Let me start with this: I had no idea that I would stumble upon a beautiful oasis when I went looking for a strenuous hike through the lush tropical forests of northern Okinawa.
As small as Okinawa is, hiking here is somewhat limited for an enthusiast like me. But I set out with plenty of water, my camera, some snacks and rudimentary — and misleading – directions from the Marine Corps Community Service website for a tough hike to the Aha Falls.
Finding the trailhead proved quite the endeavor, and I drove past the turn-off four times.
I began my hike on a “barely-there” trail on the side of the road figuring it was the correct spot.
After 45 minutes of bushwhacking along the trail, covered in spider webs, I came to a junction of four trails leading with no signs pointing the way to the water falls. Dejected, I turned back, arrived at the car sodden with sweat and with what must have looked like failure clearly etched across my face.

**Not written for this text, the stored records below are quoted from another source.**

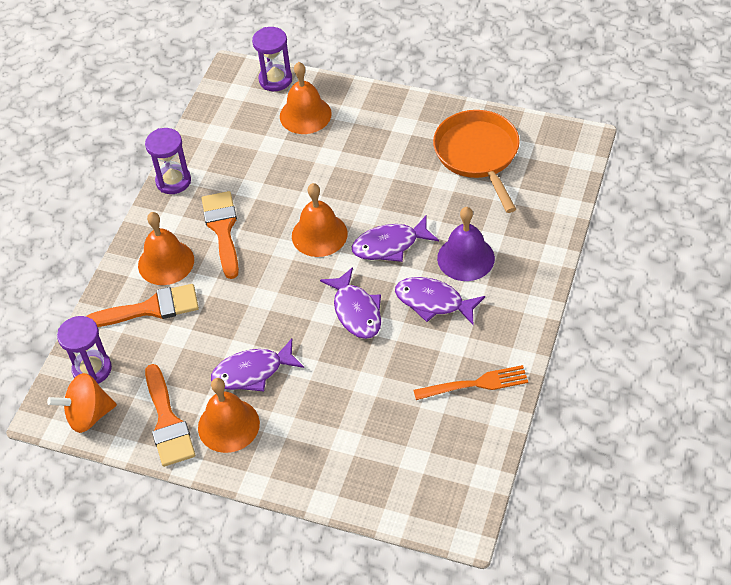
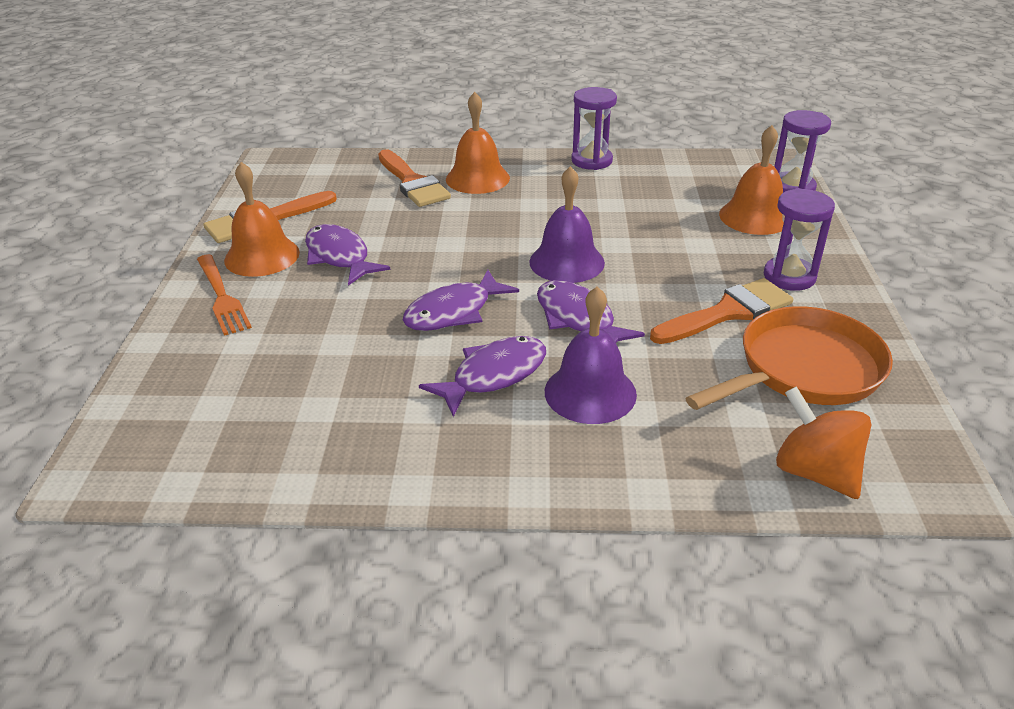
camera: 70 degrees right, 15 degrees down
orange spinning top [47,373,117,433] -> orange spinning top moved to [776,386,871,499]
purple hourglass [57,316,112,384] -> purple hourglass moved to [764,188,835,291]
orange brush [201,191,239,279] -> orange brush moved to [650,278,793,344]
orange bell [292,183,348,257] -> purple bell [529,166,605,283]
purple fish [395,277,485,325] -> purple fish turned 45 degrees clockwise [419,336,546,417]
orange fork [414,365,528,400] -> orange fork moved to [197,254,252,336]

I drove back to the town of Aha giving up on ever finding the trail and the falls. But then I noticed a sign pointing to the Tanaga-gumui Plant Community, which was referenced in the directions. That road quickly turned into a dirt road, and I was less than optimistic when I parked and got out.
But when I came around a bend, I saw what could only be a group of Marines with their high-and-tight haircuts, lugging slowly deflating flotation devices. Using my keen sense of deductive reasoning, I figured I had finally found the trail to the falls.
A few minutes later, I could hear the sound of the crashing water and then I was gazing out across a beautiful swimming hole, with the magnificent water fall at the end.
It was hardly the hard-core hike that I was expecting, but the view I gazed upon was worth it.
The scene was framed with lush tropical forest and a narrow trail led around the perimeter, allowing the adventurous to get to the top of the falls without having to get wet.
However, the beauty was marred by the telltale signs of Americans who left empty Red Bull and Budweiser cans, cigarette butts and other trash — despite a handwritten sign by local school students urging visitors to clean up after themselves.
I hiked the perimeter of the swimming hole, took some photos and wished I had brought my board shorts so I could jump in and take a swim.
With good directions (see box at left), it should take about 2 ½ hours to get to the falls from Kadena Air Base instead of the four hours that it took me.
But it is definitely worth the long drive up there. Just remember to take your trash home with you.
Know & go
Leave Kadena Air Base and head toward the Northern Training Area on Highway 70. Drive through the town of Aha. About a kilometer north of the town, you will see a sign for the Tanaga-gumui Plant Community. Take this road and drive about two minutes along the dirt road to a small parking area. The trailhead is opposite the parking area.